Bar de La Habana dona cena de Año Nuevo a los necesitados
Mientras el régimen insiste en discursos de resistencia y normalidad, son los propios cubanos quienes ayudan a los más vulnerables
Más de 250 cubanos en situación de vulnerabilidad pudieron recibir una comida especial de fin de año el 31 de diciembre de 2025 en La Habana, gracias a una acción solidaria organizada por el negocio privado 5K Bar y el proyecto de ayuda humanitaria “Con Amor Todos Juntos”.
La iniciativa permitió que personas de bajos recursos accedieran a una cena gratuita en una fecha que, para muchos en la Isla, transcurre marcada por la escasez y la imposibilidad de celebrar.
La actividad fue impulsada por Hugo Puig González, propietario del establecimiento, junto a Yenier Toledano Torres, creador del proyecto solidario, quienes coordinaron la preparación y entrega de los alimentos.

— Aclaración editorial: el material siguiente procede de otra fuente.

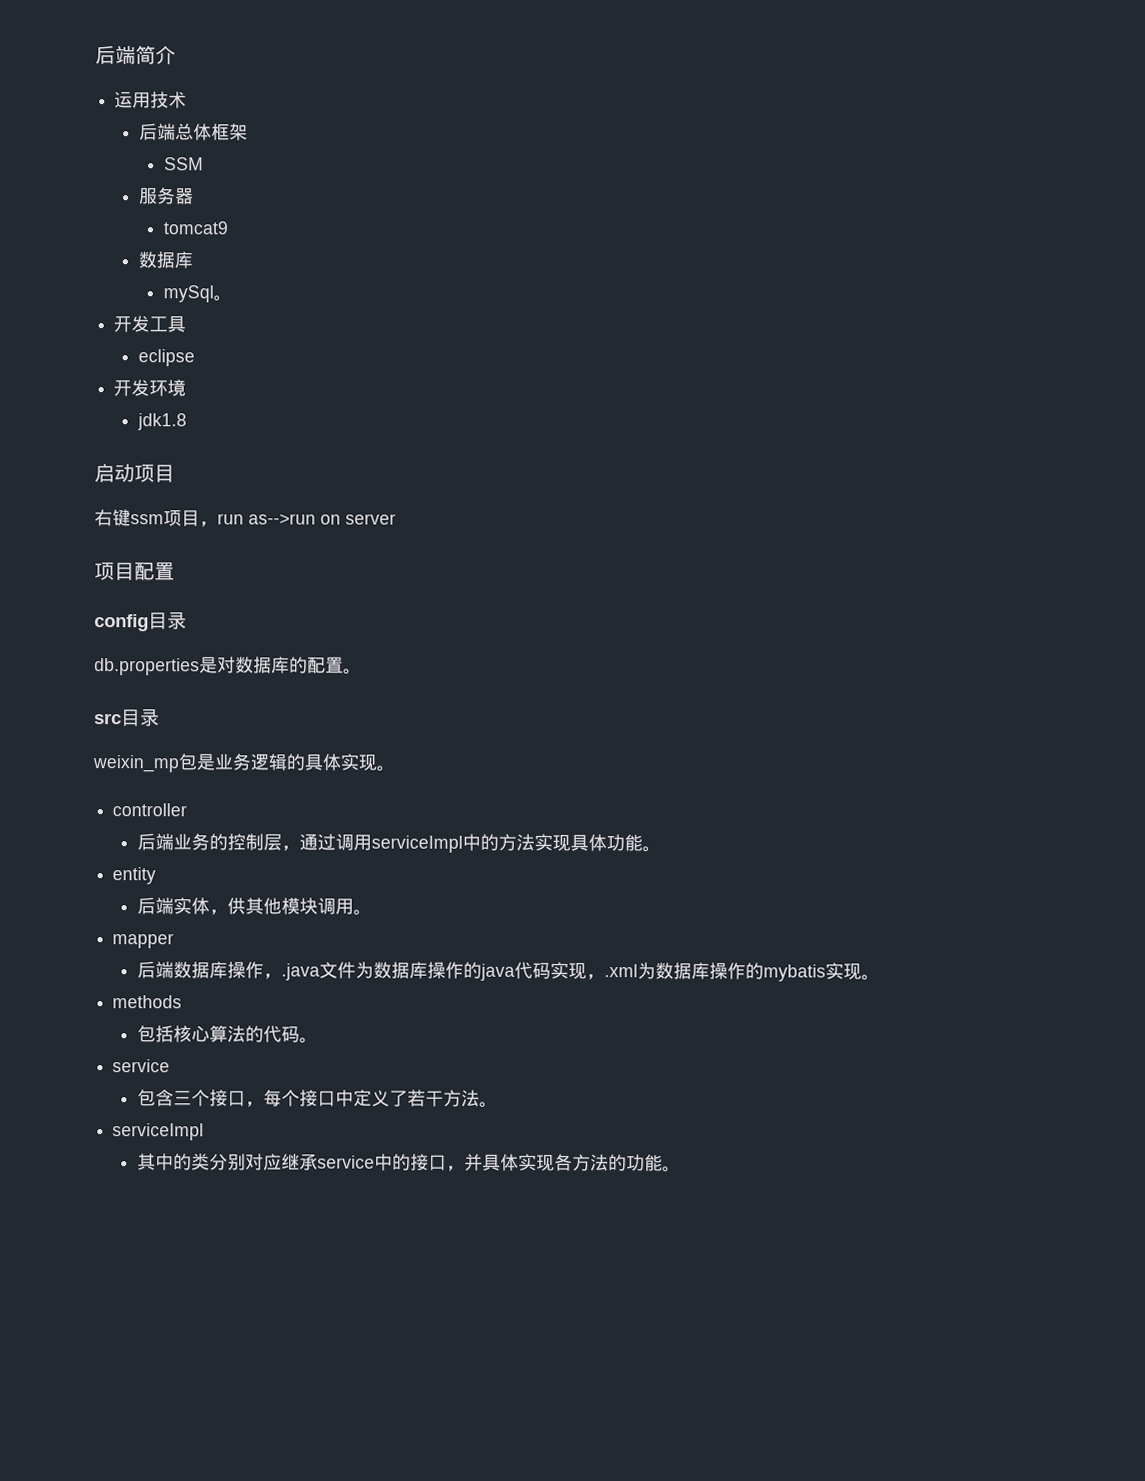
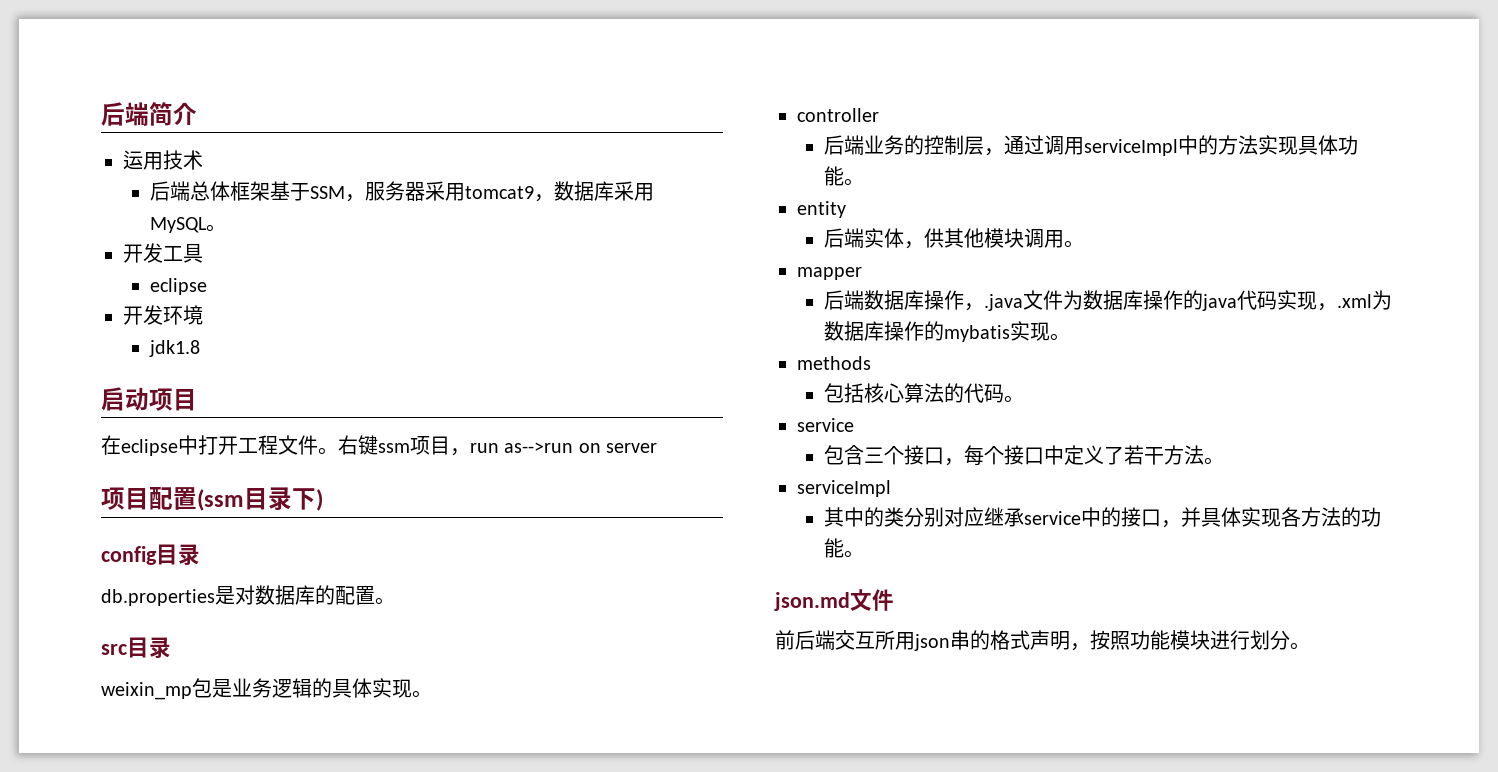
(249, 132) // -> [269,181,310,201] 基于
(204, 164) // -> [344,194,365,202] ，
(195, 196) // -> [424,181,465,201] 采用
[138,251,194,269] [162,285,214,303] // 数据库 // mySql -> [533,181,654,202] [149,217,207,233] ，数据库采用MySQL
(175, 473) none -> [101,435,338,456] 在eclipse中打开工程文件。
(175, 571) none -> [197,487,323,511] (ssm目录下)
(682, 1169) none -> [774,589,894,611] [775,630,1310,651] // json.md文件 // 前后端交互所用json串的格式声明，按照功能模块进行划分。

Según una publicación difundida en el grupo de Facebook “Venta de casa en CIENFUEGOS CUBA Y MAS”, la jornada se desarrolló en un ambiente de respeto, alegría y trato digno hacia los asistentes.
De acuerdo con Toledano, más de 250 personas pudieron disfrutar de una cena completa que incluyó cerdo asado, arroz moro, viandas, ensalada mixta, dulces y bebidas sin alcohol. Además, se entregaron cinco maletines con ropa, colchas y calzado para quienes más lo necesitaban.
“Más de 250 personas disfrutaron de una cena llena de alegría y amor… Todos recibieron un servicio cinco estrellas”, expresó el activista al describir la experiencia.
La acción solidaria fue posible gracias a la colaboración de decenas de personas que realizaron donaciones. En total, se recaudaron 42.200 pesos cubanos y 5 MLC, recursos que permitieron garantizar tanto la comida como los donativos distribuidos durante la jornada.
En un mensaje posterior, Toledano agradeció a quienes hicieron posible la iniciativa y destacó el gesto de Hugo Puig González por abrir las puertas de su negocio para una causa humanitaria.
Este tipo de acciones adquieren un valor especial en el contexto actual de Cuba, donde la crisis económica y alimentaria ha limitado severamente las celebraciones de fin de año para una gran parte de la población.
Durante 2025, los precios de los alimentos básicos se mantuvieron fuera del alcance de la mayoría de los salarios, mientras la inflación y la devaluación del peso cubano redujeron aún más el poder adquisitivo de las familias.
Para muchos cubanos que no cuentan con familiares en el exterior que puedan enviar remesas, el cierre de año se ha convertido en una fecha sin celebraciones.
Medios independientes han reportado que numerosas familias no pudieron adquirir carne de cerdo, arroz suficiente u otros productos tradicionales de la cena de fin de año, debido tanto a los altos precios como a la escasez persistente en los mercados estatales.
A esta situación se suman los apagones prolongados, que durante todo 2025 afectaron de manera constante a amplias zonas del país.
Los cortes eléctricos, que en ocasiones superaron las 15 y hasta 20 horas diarias, dificultaron la preparación de alimentos y obligaron a muchas familias a renunciar incluso a reuniones sencillas en sus hogares durante las festividades.
En este escenario, iniciativas como la organizada por 5K Bar y “Con Amor Todos Juntos” evidencian cómo la solidaridad ciudadana y la iniciativa privada están supliendo necesidades básicas que el Estado no logra cubrir.
Mientras el régimen insiste en discursos de resistencia y normalidad, son los propios cubanos quienes, desde sus limitados recursos, asumen la tarea de ayudar a los más vulnerables, especialmente en fechas que tradicionalmente simbolizan unión y esperanza.